Your assignment
Reproduce all the entries exactly and keep the pictures out.

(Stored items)
══════════════════════════════

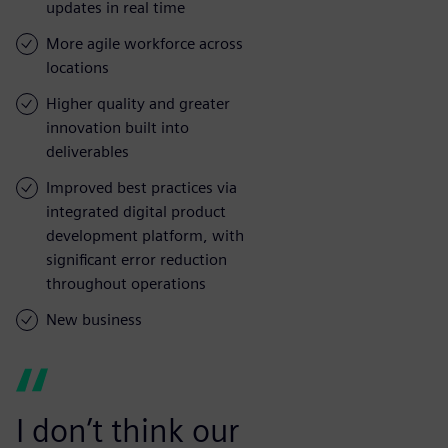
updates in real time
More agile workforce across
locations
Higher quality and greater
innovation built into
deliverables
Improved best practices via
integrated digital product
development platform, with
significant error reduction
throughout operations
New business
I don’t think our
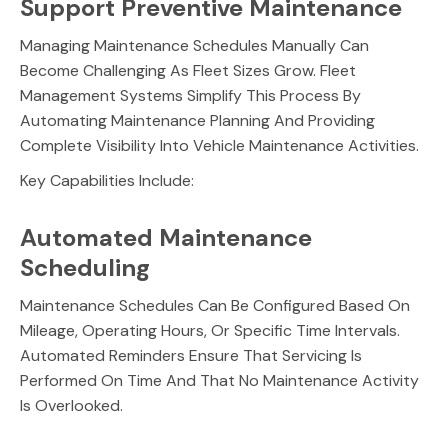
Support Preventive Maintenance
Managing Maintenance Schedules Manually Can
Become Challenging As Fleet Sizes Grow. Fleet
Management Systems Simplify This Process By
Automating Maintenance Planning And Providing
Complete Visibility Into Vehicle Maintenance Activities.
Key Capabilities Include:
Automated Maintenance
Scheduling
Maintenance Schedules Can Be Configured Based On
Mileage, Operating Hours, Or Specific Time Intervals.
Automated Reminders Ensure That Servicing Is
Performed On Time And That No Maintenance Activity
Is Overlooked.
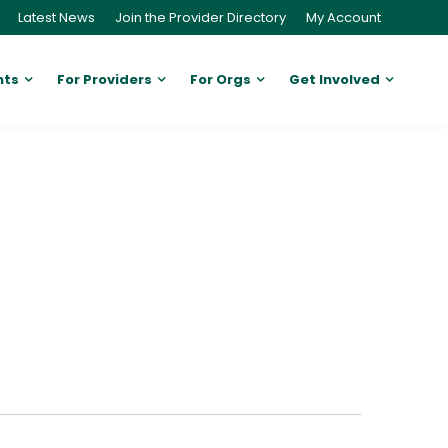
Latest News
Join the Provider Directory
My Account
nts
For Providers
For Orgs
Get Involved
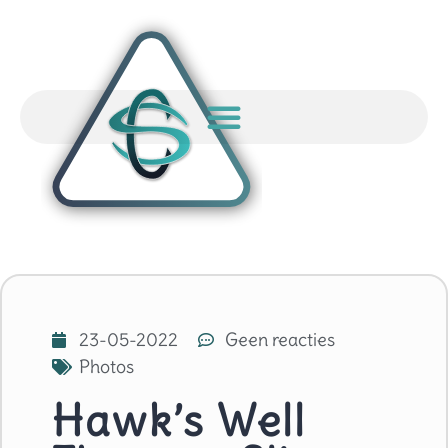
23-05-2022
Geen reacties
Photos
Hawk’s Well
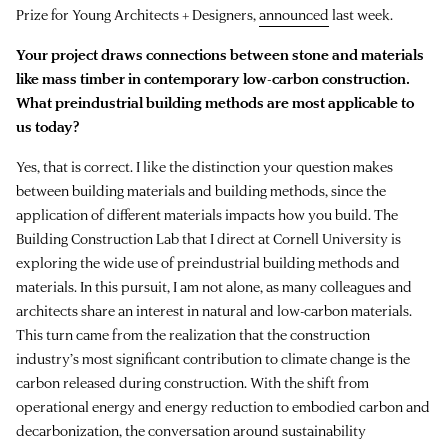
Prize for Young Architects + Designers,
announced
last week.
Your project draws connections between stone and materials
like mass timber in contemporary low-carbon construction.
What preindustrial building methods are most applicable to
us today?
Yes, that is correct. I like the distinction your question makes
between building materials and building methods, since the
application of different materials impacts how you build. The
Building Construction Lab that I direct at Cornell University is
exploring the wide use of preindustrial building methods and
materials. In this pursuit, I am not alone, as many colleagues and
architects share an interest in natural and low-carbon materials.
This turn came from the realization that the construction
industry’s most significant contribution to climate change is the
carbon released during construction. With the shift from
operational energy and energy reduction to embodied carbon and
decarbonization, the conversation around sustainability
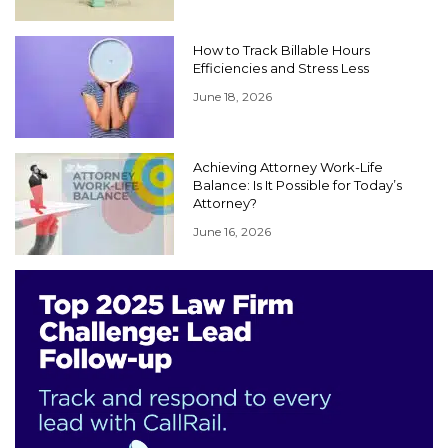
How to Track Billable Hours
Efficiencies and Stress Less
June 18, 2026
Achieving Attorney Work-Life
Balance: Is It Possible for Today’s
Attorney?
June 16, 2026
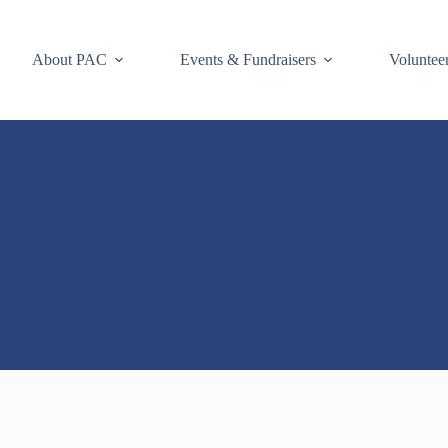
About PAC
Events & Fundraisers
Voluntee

══════════════════════════════

Exercise solution
updates in real time
More agile workforce across
locations
Higher quality and greater
innovation built into
deliverables
Improved best practices via
integrated digital product
development platform, with
significant error reduction
throughout operations
New business
I don’t think our
Support Preventive Maintenance
Managing Maintenance Schedules Manually Can
Become Challenging As Fleet Sizes Grow. Fleet
Management Systems Simplify This Process By
Automating Maintenance Planning And Providing
Complete Visibility Into Vehicle Maintenance Activities.
Key Capabilities Include:
Automated Maintenance
Scheduling
Maintenance Schedules Can Be Configured Based On
Mileage, Operating Hours, Or Specific Time Intervals.
Automated Reminders Ensure That Servicing Is
Performed On Time And That No Maintenance Activity
Is Overlooked.
Latest News
Join the Provider Directory
My Account
nts
For Providers
For Orgs
Get Involved
23-05-2022
Geen reacties
Photos
Hawk’s Well
Prize for Young Architects + Designers,
announced
last week.
Your project draws connections between stone and materials
like mass timber in contemporary low-carbon construction.
What preindustrial building methods are most applicable to
us today?
Yes, that is correct. I like the distinction your question makes
between building materials and building methods, since the
application of different materials impacts how you build. The
Building Construction Lab that I direct at Cornell University is
exploring the wide use of preindustrial building methods and
materials. In this pursuit, I am not alone, as many colleagues and
architects share an interest in natural and low-carbon materials.
This turn came from the realization that the construction
industry’s most significant contribution to climate change is the
carbon released during construction. With the shift from
operational energy and energy reduction to embodied carbon and
decarbonization, the conversation around sustainability
How to Track Billable Hours
Efficiencies and Stress Less
June 18, 2026
Achieving Attorney Work-Life
Balance: Is It Possible for Today’s
Attorney?
June 16, 2026
About PAC
Events & Fundraisers
Voluntee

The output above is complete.